Exosomal miR-107 Derived From Cigarette Smoking-Exposed Bronchial Epithelial Cells Aggravates Acute Lung Injury by Polarizing Macrophage to Proinflammatory Phenotype

Abstract

Exosomes are critical mediators of intercellular crosstalk and play significant roles in the progression of various diseases including acute lung injury (ALI). However, the specific role of exosomes in ALI remains largely unexplored. In investigation, we demonstrated that exosomes released from cigarette smoke extract (CSE)-exposed bronchial epithelial cells (BEAS-2B) facilitated M1 macrophage polarization. Notably, CSE exposure enhanced the production of miR-107 within these exosomes. Inhibition of miR-107 markedly reversed the M1 macrophage polarization and inflammatory responses in vitro and ameliorated lung injury in vivo.

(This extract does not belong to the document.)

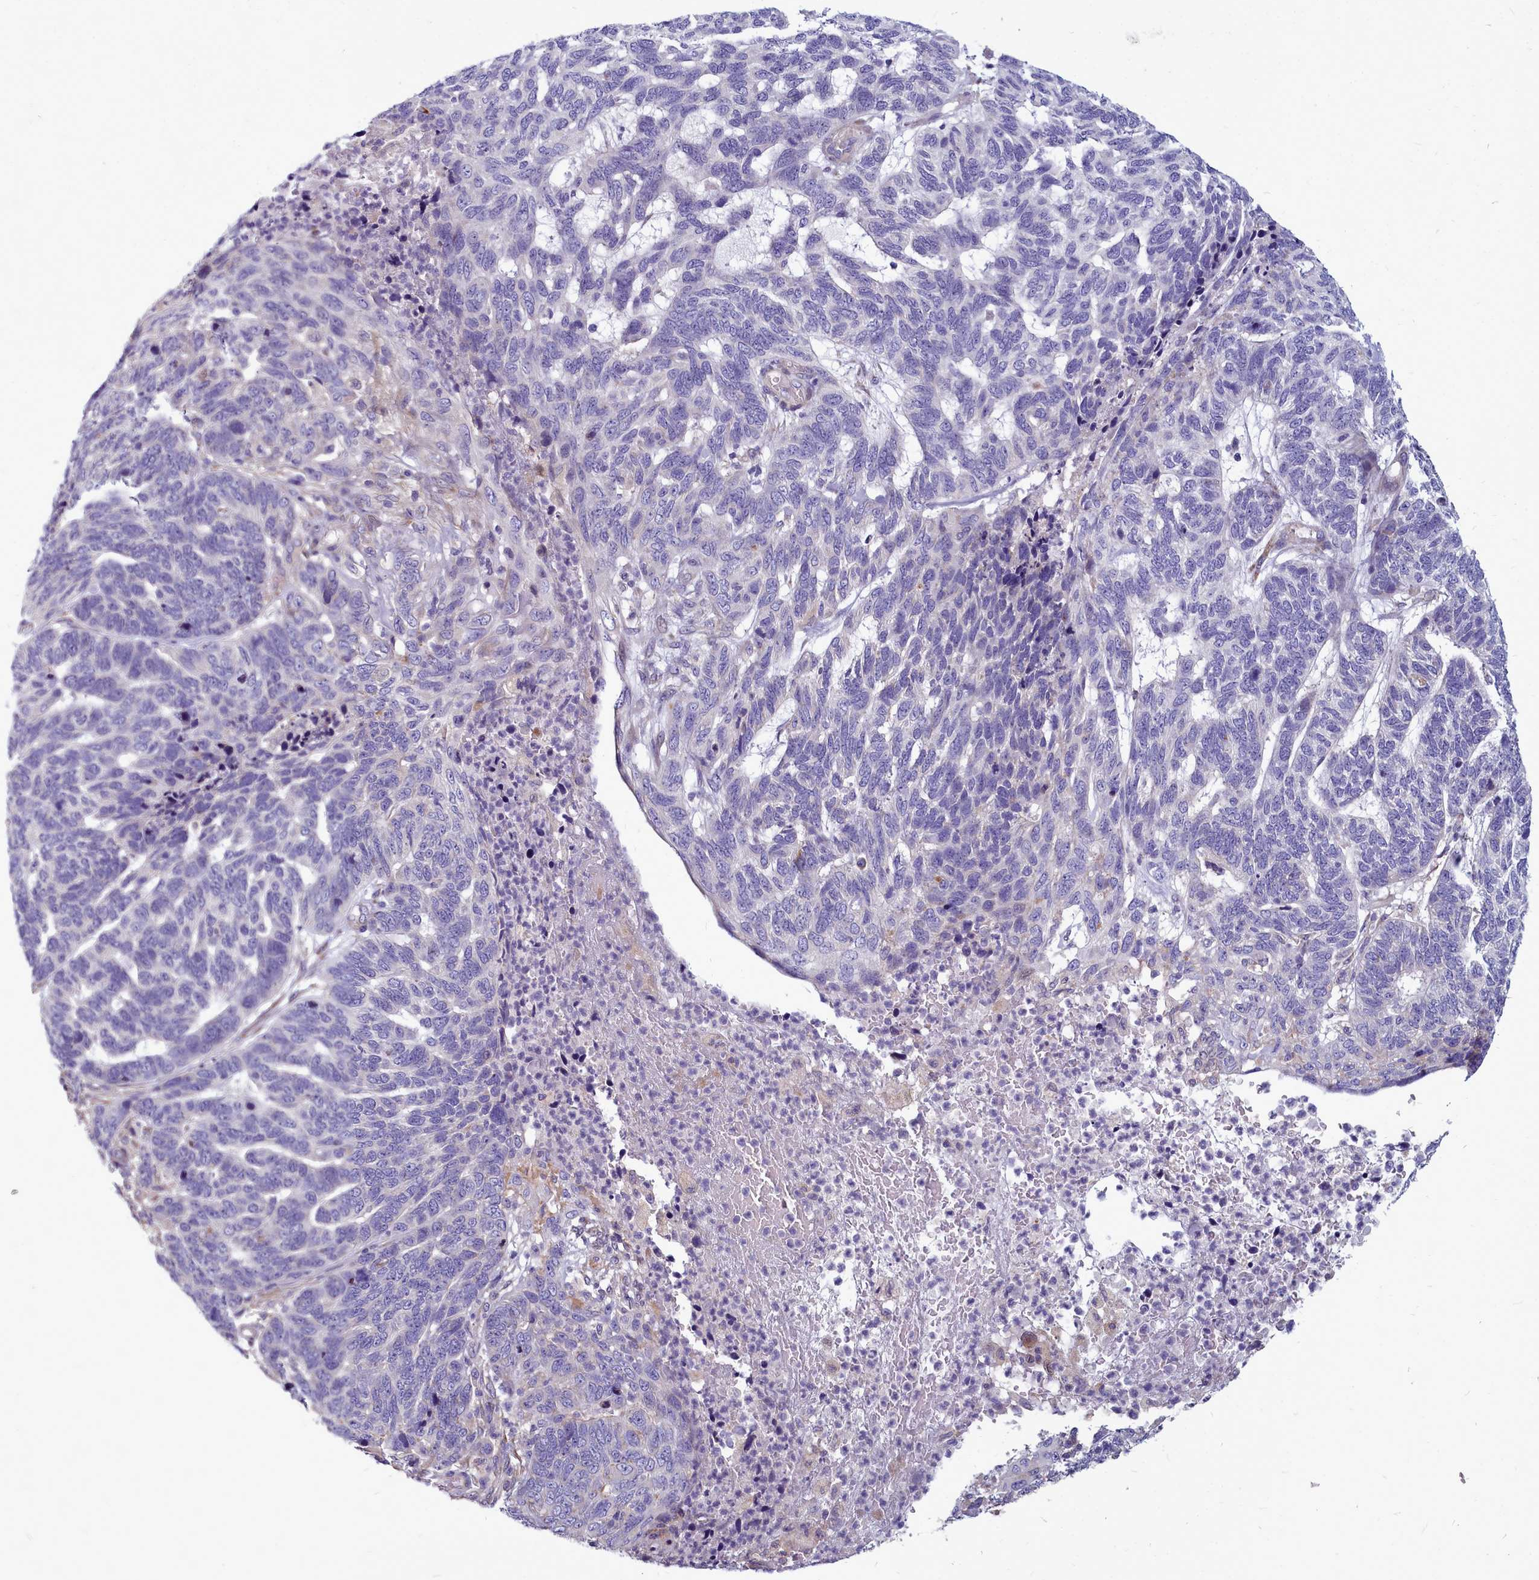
{"staining": {"intensity": "negative", "quantity": "none", "location": "none"}, "tissue": "skin cancer", "cell_type": "Tumor cells", "image_type": "cancer", "snomed": [{"axis": "morphology", "description": "Basal cell carcinoma"}, {"axis": "topography", "description": "Skin"}], "caption": "A micrograph of basal cell carcinoma (skin) stained for a protein reveals no brown staining in tumor cells.", "gene": "SMPD4", "patient": {"sex": "female", "age": 65}}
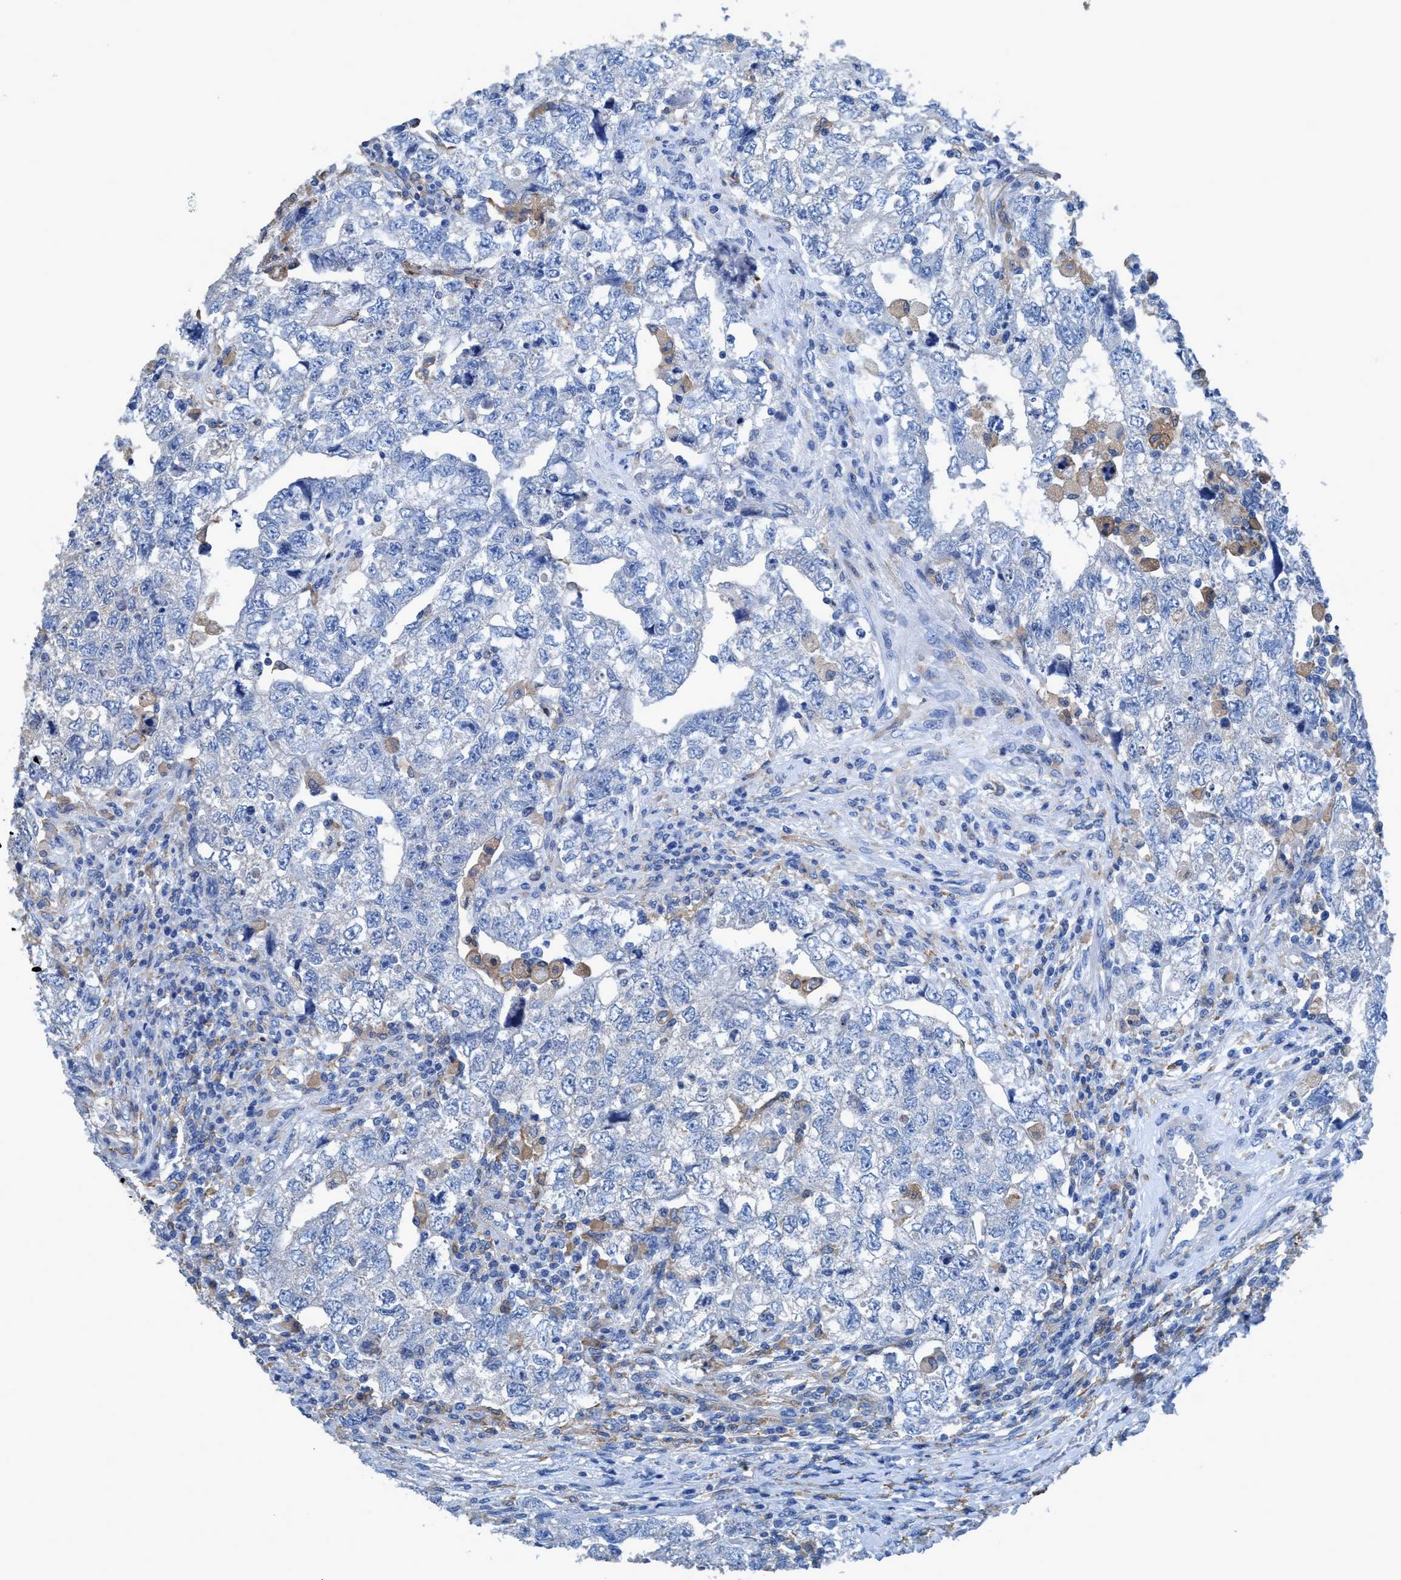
{"staining": {"intensity": "negative", "quantity": "none", "location": "none"}, "tissue": "testis cancer", "cell_type": "Tumor cells", "image_type": "cancer", "snomed": [{"axis": "morphology", "description": "Carcinoma, Embryonal, NOS"}, {"axis": "topography", "description": "Testis"}], "caption": "This is an immunohistochemistry histopathology image of testis embryonal carcinoma. There is no expression in tumor cells.", "gene": "DNAI1", "patient": {"sex": "male", "age": 36}}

Furthermore, exosomal miR-107 was found to downregulate KLF4, thereby promoting M1 macrophage polarization and inflammation of macrophages. Collectively, these findings demonstrate that CSE-exposed BEAS-2B cells could induce M1 macrophage polarization via transmitting exosomal miR-107, and eventually ultimately contributing to the progression of ALI, indicating a potential therapeutic strategy for ALI.